→ TRY IT: Look through the data that follows and say how many of its lines contain "ÖKOPROFI", giving the number only.

+++

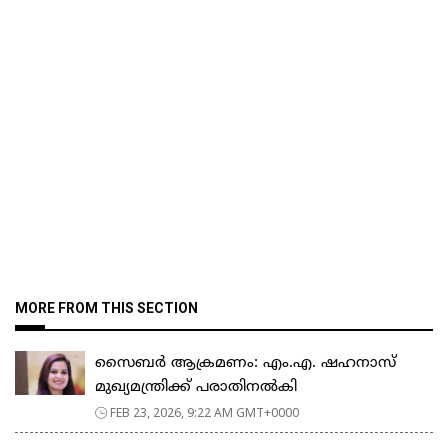
MORE FROM THIS SECTION
സൈബർ ആക്രമണം: എം.എ. ഷഹനാസ്
മുഖ്യമന്ത്രിക്ക് പരാതിനൽകി
FEB 23, 2026, 9:22 AM GMT+0000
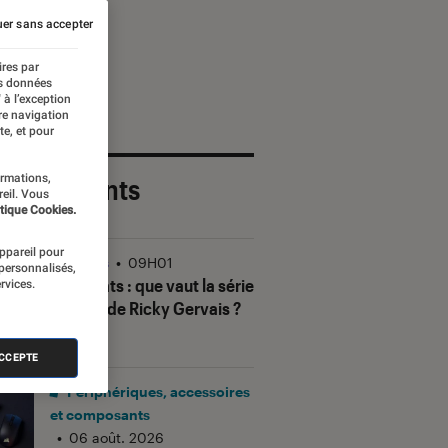
er sans accepter
ires par
es données
 à l’exception
re navigation
te, et pour
ormations,
 plus récents
reil. Vous
tique Cookies.
appareil pour
Séries
•
09H01
 personnalisés,
Alley Cats
: que vaut la série
rvices.
animée de Ricky Gervais ?
ACCEPTE
Périphériques, accessoires
et composants
•
06 août. 2026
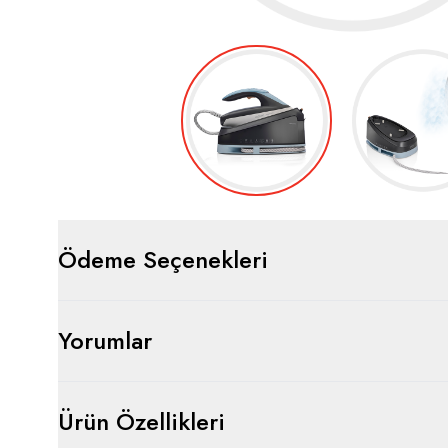
Ödeme Seçenekleri
Yorumlar
Ürün Özellikleri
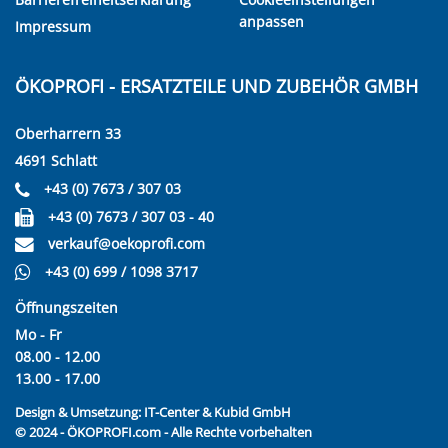
anpassen
Impressum
ÖKOPROFI - ERSATZTEILE UND ZUBEHÖR GMBH
Oberharrern 33
4691 Schlatt
+43 (0) 7673 / 307 03
+43 (0) 7673 / 307 03 - 40
verkauf@oekoprofi.com
+43 (0) 699 / 1098 3717
Öffnungszeiten
Mo - Fr
08.00 - 12.00
13.00 - 17.00
Design & Umsetzung:
IT-Center & Kubid GmbH
© 2024 - ÖKOPROFI.com - Alle Rechte vorbehalten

+++

→ ANSWER AREA: 2